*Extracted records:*
----
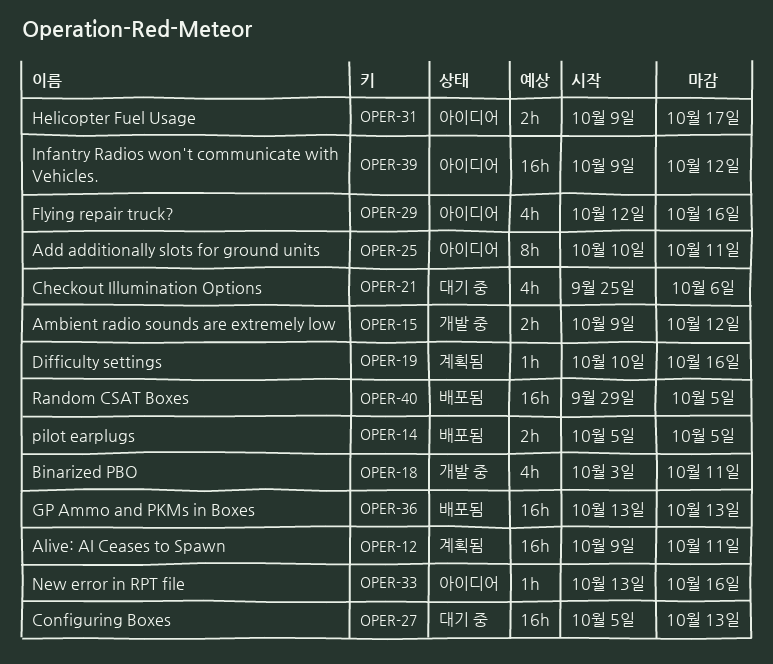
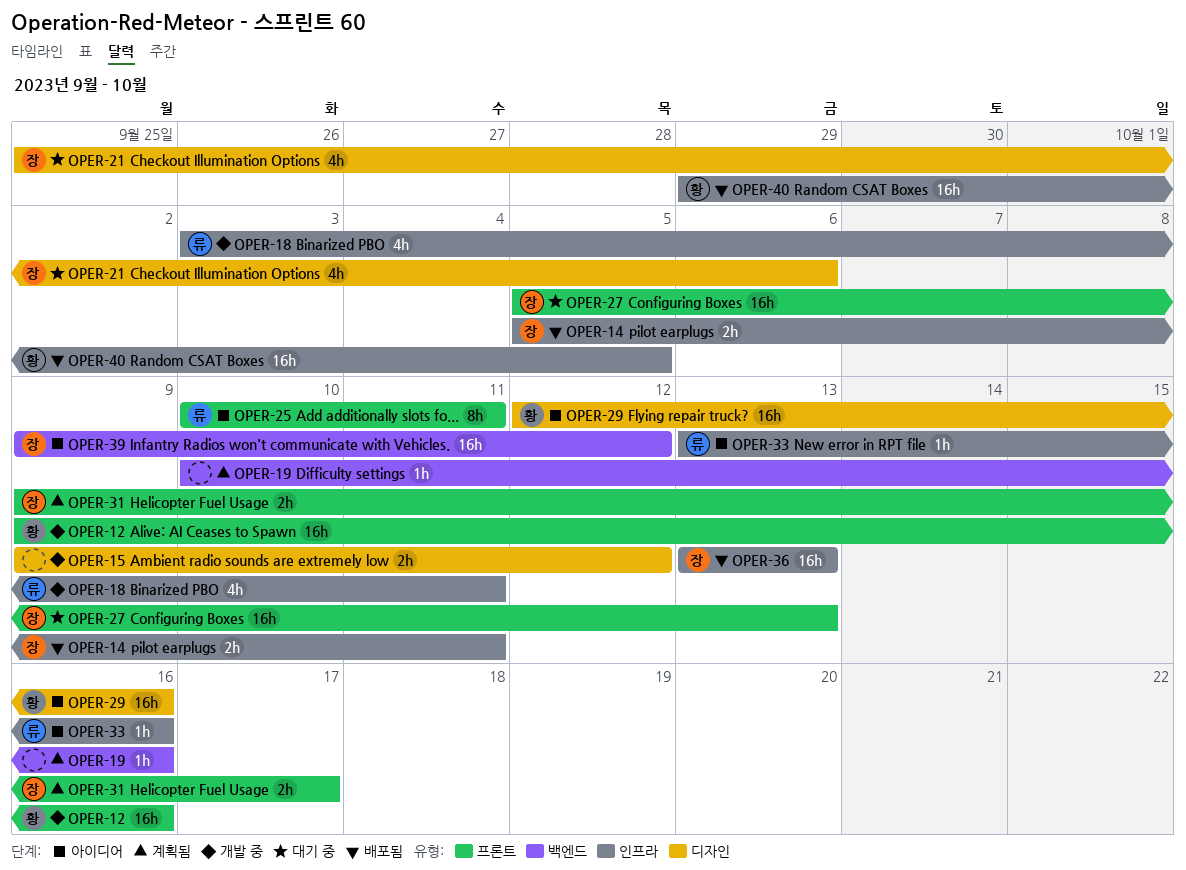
OPER-12, status: 계획됨 -> 개발 중
OPER-12, due: Oct 11 -> Oct 16
OPER-14, due: Oct 5 -> Oct 11
OPER-29, estimate: 4h -> 16h
OPER-31, status: 아이디어 -> 계획됨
----
*How to complete this task:* Restate exactly, and only, every line from the one that contains "OPER-12, due: Oct 11 -> Oct 16" through the last line of the records.

*Written response:*
OPER-12, due: Oct 11 -> Oct 16
OPER-14, due: Oct 5 -> Oct 11
OPER-29, estimate: 4h -> 16h
OPER-31, status: 아이디어 -> 계획됨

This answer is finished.